Thursday’s meeting, like most others, stretched past 11 p.m.
‘Forced Efficiency’
Colbert, Woods, Mayor pro tem Danny Weber and Mayor Lyda Ann Thomas all voted in favor of the time reduction. Council members Karen Mahoney, Elizabeth Beeton and Susan Fennewald voted against it.
Fennewald, who frequently leaves meetings early, said the issue gave her mixed feelings.
“Jackie Cole is one of the few people who has five minutes worth of useful things to say,” she said. “Most people come with one issue in mind and could shorten it to three minutes, I think.”
Thursday’s public comment lasted for about an hour, and few people used their full five minutes, Mahoney said. Cutting off the public won’t save much time, she said.
Although most council members, and even City Manager Steve LeBlanc, agreed the change wouldn’t save much time, they all said they wanted to do anything they could to shorten the meetings.
Streamlined Workshop
Later in Thursday’s meeting, LeBlanc tried to persuade the council to return to the workshop format abandoned after Hurricane Ike came ashore last year.
The council used to hold workshops between noon and 5:30 p.m., a format a majority of council members favored.
But they did not want to return to the practice of discussing issues in workshop and rehashing later them for the television cameras, most said.
“There’s no sense in doing the thing twice,” Weber said. “We need to streamline ourselves. Either we set a time limit on each of us or we limit time of the entire meeting. Whatever we have to do, we need to start limiting ourselves.”

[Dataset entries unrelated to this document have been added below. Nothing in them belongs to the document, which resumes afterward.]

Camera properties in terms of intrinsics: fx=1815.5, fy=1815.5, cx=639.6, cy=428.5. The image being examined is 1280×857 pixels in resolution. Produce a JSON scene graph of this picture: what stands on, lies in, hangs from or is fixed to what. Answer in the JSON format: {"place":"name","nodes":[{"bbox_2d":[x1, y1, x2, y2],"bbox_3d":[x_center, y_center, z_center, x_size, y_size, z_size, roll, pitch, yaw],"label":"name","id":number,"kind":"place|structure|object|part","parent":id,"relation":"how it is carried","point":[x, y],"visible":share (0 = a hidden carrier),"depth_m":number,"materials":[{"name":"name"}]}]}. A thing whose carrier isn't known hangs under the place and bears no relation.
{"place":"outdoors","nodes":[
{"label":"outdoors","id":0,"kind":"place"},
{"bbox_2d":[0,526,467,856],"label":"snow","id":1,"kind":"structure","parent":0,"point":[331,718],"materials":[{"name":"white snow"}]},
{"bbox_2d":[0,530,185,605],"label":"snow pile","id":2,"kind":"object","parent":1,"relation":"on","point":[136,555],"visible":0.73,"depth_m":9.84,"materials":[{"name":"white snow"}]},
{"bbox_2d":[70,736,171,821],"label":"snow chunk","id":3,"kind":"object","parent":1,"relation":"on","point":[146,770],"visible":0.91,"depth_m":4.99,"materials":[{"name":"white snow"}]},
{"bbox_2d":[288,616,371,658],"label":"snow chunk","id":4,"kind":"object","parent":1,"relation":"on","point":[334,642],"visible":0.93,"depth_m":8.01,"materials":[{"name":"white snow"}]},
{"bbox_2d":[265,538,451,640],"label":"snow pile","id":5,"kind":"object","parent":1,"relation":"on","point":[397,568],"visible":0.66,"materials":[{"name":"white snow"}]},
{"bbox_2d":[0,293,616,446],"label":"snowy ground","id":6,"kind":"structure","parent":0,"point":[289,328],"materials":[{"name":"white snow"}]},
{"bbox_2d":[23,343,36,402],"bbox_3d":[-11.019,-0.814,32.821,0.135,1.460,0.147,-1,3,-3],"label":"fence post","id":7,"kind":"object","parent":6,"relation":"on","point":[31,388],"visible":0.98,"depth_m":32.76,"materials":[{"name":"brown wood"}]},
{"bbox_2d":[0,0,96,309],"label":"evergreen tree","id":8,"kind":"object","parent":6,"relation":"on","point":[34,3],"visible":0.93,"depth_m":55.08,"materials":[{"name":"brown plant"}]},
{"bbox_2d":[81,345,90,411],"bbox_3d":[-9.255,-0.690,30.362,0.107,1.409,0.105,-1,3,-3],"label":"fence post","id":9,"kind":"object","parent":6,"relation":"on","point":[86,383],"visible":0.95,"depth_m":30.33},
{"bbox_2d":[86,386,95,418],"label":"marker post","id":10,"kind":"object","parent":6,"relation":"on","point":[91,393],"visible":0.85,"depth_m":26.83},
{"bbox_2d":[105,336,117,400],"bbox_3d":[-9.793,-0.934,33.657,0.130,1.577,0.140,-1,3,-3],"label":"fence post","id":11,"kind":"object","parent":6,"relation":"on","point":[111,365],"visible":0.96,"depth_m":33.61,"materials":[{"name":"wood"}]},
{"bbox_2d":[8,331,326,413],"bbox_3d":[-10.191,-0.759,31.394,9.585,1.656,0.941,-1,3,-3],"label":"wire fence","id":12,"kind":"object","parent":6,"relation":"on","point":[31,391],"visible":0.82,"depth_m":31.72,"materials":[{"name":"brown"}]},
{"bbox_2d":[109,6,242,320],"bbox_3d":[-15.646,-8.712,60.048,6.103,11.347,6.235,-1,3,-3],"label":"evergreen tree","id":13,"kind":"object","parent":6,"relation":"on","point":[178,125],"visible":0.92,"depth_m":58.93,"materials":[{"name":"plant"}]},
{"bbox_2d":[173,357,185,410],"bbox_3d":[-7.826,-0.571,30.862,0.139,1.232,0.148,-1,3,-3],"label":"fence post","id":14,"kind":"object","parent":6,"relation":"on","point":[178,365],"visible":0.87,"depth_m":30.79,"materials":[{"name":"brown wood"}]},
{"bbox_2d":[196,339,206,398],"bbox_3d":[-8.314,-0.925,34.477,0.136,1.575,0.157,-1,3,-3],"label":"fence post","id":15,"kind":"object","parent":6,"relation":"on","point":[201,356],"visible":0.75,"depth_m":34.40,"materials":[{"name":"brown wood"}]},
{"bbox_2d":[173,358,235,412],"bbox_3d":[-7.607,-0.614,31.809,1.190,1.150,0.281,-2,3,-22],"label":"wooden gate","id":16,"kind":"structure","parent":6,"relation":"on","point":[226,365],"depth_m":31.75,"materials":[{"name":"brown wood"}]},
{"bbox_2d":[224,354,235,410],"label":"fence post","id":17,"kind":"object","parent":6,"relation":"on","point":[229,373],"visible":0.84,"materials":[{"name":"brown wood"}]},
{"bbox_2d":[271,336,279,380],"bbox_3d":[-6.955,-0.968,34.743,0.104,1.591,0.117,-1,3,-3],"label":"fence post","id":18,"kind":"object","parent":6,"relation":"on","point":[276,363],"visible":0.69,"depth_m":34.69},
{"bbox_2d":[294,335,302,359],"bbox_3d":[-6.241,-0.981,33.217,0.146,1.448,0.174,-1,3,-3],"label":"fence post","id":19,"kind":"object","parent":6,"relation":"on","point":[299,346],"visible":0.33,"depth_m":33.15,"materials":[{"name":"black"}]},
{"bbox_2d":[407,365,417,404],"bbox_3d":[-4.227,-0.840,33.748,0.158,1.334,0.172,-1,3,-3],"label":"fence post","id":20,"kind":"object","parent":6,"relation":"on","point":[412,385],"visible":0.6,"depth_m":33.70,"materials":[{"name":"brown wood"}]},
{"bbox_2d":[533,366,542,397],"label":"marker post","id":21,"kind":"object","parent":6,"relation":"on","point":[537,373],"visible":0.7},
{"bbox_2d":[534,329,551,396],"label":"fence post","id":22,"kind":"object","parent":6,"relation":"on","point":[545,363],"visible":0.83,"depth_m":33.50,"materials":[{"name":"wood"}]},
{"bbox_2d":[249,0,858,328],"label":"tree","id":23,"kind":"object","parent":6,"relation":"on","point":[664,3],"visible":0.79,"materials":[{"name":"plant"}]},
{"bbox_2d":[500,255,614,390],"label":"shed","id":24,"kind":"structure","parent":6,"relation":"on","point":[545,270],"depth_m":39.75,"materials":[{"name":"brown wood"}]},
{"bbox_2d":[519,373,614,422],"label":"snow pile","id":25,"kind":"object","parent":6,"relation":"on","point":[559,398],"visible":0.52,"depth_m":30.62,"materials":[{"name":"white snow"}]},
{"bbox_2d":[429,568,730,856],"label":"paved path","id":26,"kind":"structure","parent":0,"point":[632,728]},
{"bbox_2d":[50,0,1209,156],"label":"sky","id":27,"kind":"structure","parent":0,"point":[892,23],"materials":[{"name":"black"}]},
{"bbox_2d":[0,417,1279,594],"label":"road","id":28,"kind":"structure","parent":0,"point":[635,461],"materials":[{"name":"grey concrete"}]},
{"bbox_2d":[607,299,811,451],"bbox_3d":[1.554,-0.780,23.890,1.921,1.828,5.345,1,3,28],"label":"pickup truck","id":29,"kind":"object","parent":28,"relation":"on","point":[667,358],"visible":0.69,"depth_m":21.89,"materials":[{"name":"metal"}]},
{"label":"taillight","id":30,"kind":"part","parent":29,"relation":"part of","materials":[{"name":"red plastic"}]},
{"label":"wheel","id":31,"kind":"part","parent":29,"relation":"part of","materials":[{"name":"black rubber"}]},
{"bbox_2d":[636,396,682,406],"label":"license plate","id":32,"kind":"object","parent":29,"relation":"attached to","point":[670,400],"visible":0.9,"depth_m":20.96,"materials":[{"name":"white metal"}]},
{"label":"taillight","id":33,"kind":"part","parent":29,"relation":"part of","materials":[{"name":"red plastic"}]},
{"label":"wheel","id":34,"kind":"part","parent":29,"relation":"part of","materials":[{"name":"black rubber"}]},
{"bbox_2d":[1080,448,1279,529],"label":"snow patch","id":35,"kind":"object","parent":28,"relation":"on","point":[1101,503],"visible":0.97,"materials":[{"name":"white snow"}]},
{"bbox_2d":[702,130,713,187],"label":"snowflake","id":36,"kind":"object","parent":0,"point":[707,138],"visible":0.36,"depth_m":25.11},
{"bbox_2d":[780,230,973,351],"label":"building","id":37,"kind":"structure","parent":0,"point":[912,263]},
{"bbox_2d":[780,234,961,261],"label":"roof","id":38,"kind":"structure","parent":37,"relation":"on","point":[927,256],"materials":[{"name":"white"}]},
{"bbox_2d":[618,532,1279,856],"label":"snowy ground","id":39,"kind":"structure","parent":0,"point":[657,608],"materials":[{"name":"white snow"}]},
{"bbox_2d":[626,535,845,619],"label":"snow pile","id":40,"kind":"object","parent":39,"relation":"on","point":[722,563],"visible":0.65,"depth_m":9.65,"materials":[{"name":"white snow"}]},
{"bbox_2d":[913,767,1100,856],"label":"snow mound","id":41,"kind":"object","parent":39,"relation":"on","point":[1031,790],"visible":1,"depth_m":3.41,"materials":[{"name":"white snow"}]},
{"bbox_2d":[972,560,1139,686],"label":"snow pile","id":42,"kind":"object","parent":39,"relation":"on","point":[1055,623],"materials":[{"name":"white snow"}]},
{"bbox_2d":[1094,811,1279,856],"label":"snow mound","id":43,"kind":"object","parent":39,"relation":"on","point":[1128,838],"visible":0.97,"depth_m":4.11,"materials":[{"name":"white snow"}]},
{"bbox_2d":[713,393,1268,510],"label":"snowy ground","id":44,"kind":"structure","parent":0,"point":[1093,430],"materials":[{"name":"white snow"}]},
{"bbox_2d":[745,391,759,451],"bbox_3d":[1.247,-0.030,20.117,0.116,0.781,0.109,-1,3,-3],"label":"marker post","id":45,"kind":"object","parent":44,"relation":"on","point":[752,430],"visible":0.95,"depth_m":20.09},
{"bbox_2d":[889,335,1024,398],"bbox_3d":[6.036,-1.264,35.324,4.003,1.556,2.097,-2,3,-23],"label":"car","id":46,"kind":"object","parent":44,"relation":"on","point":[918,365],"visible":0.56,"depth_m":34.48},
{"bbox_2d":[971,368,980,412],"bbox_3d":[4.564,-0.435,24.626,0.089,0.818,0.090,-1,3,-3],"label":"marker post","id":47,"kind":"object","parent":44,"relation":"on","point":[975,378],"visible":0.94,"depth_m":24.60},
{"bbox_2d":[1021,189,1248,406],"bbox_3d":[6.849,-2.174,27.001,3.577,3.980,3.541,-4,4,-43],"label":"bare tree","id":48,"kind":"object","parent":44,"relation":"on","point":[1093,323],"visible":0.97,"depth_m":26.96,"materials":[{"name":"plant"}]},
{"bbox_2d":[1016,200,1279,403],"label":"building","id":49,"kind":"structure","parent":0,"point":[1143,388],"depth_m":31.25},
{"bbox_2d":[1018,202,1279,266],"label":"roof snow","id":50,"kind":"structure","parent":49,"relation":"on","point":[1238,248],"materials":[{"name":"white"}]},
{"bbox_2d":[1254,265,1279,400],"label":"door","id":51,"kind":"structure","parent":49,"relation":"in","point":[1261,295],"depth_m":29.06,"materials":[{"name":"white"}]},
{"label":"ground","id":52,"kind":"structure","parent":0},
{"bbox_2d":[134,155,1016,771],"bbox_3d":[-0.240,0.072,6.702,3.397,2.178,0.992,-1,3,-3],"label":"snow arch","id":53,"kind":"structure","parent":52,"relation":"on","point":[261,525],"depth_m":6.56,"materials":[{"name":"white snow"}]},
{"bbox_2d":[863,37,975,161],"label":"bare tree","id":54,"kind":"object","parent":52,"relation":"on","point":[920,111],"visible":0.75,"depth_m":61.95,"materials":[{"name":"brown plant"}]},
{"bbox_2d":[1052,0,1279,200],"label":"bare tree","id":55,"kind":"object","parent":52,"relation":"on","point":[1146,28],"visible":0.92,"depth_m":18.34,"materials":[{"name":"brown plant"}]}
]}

Woods said he planned to put a proposal on next week’s agenda to force the council to use the parliamentary debate restrictions of two 10-minute speeches for each council member.
The workshop meeting the council finally agreed to will start two hours before the regular meeting, will be held in council chambers and will be televised.
The council will use the time to tackle discussion items, which often get passed over at the end of meetings now in favor of adjourning.
But since most of the long meetings don’t include the discussion items, the new format might not get the council home any sooner.